=== Input for this task ===

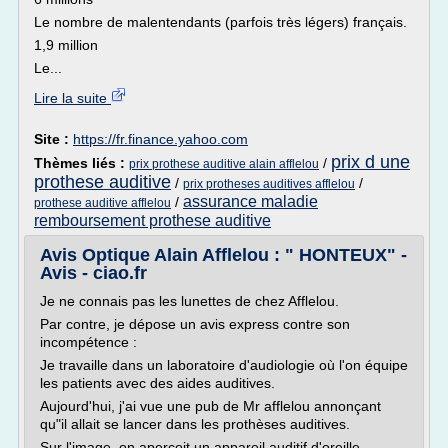
Le nombre de malentendants (parfois très légers) français.
1,9 million
Le...
Lire la suite
Site :
https://fr.finance.yahoo.com
prix d une
Thèmes liés :
/
prix prothese auditive alain afflelou
prothese auditive
/
/
prix protheses auditives afflelou
assurance maladie
/
prothese auditive afflelou
remboursement prothese auditive
Avis Optique Alain Afflelou : " HONTEUX" -
Avis - ciao.fr
Je ne connais pas les lunettes de chez Afflelou.
Par contre, je dépose un avis express contre son
incompétence :
Je travaille dans un laboratoire d'audiologie où l'on équipe
les patients avec des aides auditives.
Aujourd'hui, j'ai vue une pub de Mr afflelou annonçant
qu"il allait se lancer dans les prothèses auditives.
Sur l'image, on aperçoit un appareil auditif d'oreille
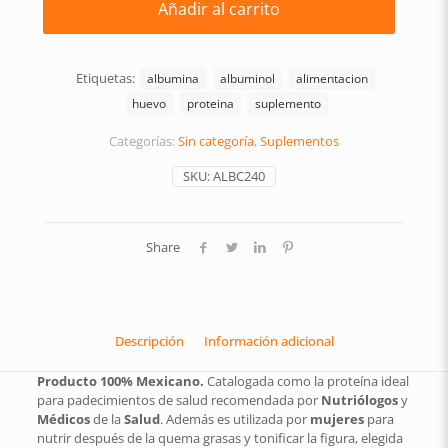
Añadir al carrito
Etiquetas:
albumina
albuminol
alimentacion
huevo
proteina
suplemento
Categorías:
Sin categoría
,
Suplementos
SKU:
ALBC240
Share
Descripción
Información adicional
Producto 100% Mexicano.
Catalogada como la proteína ideal
para padecimientos de salud recomendada por
Nutriólogos
y
Médicos
de la
Salud
. Además es utilizada por
mujeres
para
nutrir después de la quema grasas y tonificar la figura, elegida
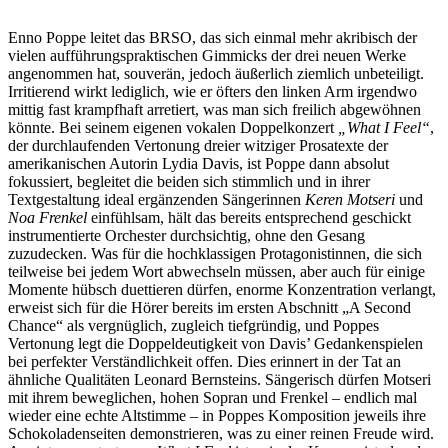
Enno Poppe leitet das BRSO, das sich einmal mehr akribisch der
vielen aufführungspraktischen Gimmicks der drei neuen Werke
angenommen hat, souverän, jedoch äußerlich ziemlich unbeteiligt.
Irritierend wirkt lediglich, wie er öfters den linken Arm irgendwo
mittig fast krampfhaft arretiert, was man sich freilich abgewöhnen
könnte. Bei seinem eigenen vokalen Doppelkonzert
„What I Feel“
,
der durchlaufenden Vertonung dreier witziger Prosatexte der
amerikanischen Autorin Lydia Davis, ist Poppe dann absolut
fokussiert, begleitet die beiden sich stimmlich und in ihrer
Textgestaltung ideal ergänzenden Sängerinnen
Keren Motseri
und
Noa Frenkel
einfühlsam, hält das bereits entsprechend geschickt
instrumentierte Orchester durchsichtig, ohne den Gesang
zuzudecken. Was für die hochklassigen Protagonistinnen, die sich
teilweise bei jedem Wort abwechseln müssen, aber auch für einige
Momente hübsch duettieren dürfen, enorme Konzentration verlangt,
erweist sich für die Hörer bereits im ersten Abschnitt „A Second
Chance“ als vergnüglich, zugleich tiefgründig, und Poppes
Vertonung legt die Doppeldeutigkeit von Davis’ Gedankenspielen
bei perfekter Verständlichkeit offen. Dies erinnert in der Tat an
ähnliche Qualitäten Leonard Bernsteins. Sängerisch dürfen Motseri
mit ihrem beweglichen, hohen Sopran und Frenkel ‒ endlich mal
wieder eine echte Altstimme ‒ in Poppes Komposition jeweils ihre
Schokoladenseiten demonstrieren, was zu einer reinen Freude wird.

===

Task directions: The expected output is each line of the records above that includes the word "Vertonung".

Finished task:
der durchlaufenden Vertonung dreier witziger Prosatexte der
Vertonung legt die Doppeldeutigkeit von Davis’ Gedankenspielen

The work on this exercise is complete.